Porque su sangre fué en medio de ella: sobre una piedra alisada la puso; no la derramó sobre la tierra para que fuese cubierta con polvo.

Referencia cruzada

En Ezequiel 21:24, los pecados son descubiertos y recordados — en paralelo a la sangre dejada al descubierto, que fuerza la culpa a la vista pública.

Levítico 17:13 ordena cubrir la sangre tras cazar; aquí la ciudad desobedece esta ley dejando la sangre expuesta sobre la roca.

Deuteronomio 12:16 instruye derramar la sangre en el suelo; Ezequiel 24:7 describe lo opuesto — ponerla sobre la roca desnuda.

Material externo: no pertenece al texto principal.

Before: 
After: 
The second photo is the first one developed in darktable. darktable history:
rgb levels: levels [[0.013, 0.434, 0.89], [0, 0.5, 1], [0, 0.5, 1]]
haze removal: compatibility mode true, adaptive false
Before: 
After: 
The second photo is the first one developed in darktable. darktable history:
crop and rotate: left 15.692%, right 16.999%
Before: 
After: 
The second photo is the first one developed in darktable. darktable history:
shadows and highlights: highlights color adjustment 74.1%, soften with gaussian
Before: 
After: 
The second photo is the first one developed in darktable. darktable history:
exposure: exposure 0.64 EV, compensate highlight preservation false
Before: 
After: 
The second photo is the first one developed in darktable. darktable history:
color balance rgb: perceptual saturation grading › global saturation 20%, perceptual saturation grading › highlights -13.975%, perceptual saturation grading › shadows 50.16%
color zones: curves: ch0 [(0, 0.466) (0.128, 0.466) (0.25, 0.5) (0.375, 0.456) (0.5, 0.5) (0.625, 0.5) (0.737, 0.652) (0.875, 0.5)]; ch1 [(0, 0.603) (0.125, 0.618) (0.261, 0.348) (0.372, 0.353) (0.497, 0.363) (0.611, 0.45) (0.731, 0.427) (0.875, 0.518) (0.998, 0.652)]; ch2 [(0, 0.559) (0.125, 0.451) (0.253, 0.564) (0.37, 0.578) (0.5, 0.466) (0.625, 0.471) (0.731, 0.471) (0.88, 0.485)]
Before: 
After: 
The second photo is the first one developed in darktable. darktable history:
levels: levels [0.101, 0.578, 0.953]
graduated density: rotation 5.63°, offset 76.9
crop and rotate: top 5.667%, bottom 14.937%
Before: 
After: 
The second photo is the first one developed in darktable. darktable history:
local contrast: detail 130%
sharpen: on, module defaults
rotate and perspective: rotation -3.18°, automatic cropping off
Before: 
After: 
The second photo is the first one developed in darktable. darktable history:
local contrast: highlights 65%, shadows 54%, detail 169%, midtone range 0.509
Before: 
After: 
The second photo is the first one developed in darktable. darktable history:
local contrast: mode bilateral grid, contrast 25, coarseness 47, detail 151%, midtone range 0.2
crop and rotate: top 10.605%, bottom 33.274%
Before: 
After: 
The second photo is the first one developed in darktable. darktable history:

Deuteronomio 12:24 repite el mandato de derramar la sangre en la tierra; este versículo muestra a la ciudad desobedeciendo abiertamente.

En 1 Reyes 21:19, la sangre de Naboth dejada al descubierto exige venganza divina, reforzando el principio de la sangre expuesta.

Job 16:18 Paralelo

Job 16:18 clama que la sangre no sea cubierta, buscando vindicación; aquí la sangre descubierta se convierte en evidencia para el juicio.

Isaías 3:9 Paralelo

Isaías 3:9 describe el pecado exhibido abiertamente como Sodoma — en paralelo a la sangre sobre la roca desnuda, ambas señales de culpa sin vergüenza.

Isaías 26:21 dice que la tierra revelará la sangre en el juicio; aquí la sangre ya está expuesta, invocando esa cuenta divina.

Jeremías 2:34 halla sangre inocente en los faldones — evidencia descubierta de violencia, en paralelo a la sangre sobre la roca desnuda aquí.

Jeremías 6:15 resalta la falta de vergüenza en el pecado — como la sangre expuesta, mostrando que no hay arrepentimiento antes del juicio.

En Génesis 37:26, Judá propone ocultar la sangre de José — el mismo fracaso en exponer la sangre abiertamente que Ezequiel condena aquí.

Isaías 4:4 Tema relacionado

Isaías 4:4 promete la limpieza de las manchas de sangre de Jerusalén — una solución divina para la misma culpa de sangre dejada expuesta aquí.

Oseas 12:14 Paralelo

Oseas 12:14 dice que la culpa de sangre de Efraín permanece impaga — reflejando la sangre descubierta aquí que exige pago divino.

Jeremías 6:7 describe la violencia de Jerusalén como siempre presente — haciendo eco de la culpa de sangre abierta que Ezequiel dice clama desde la roca desnuda.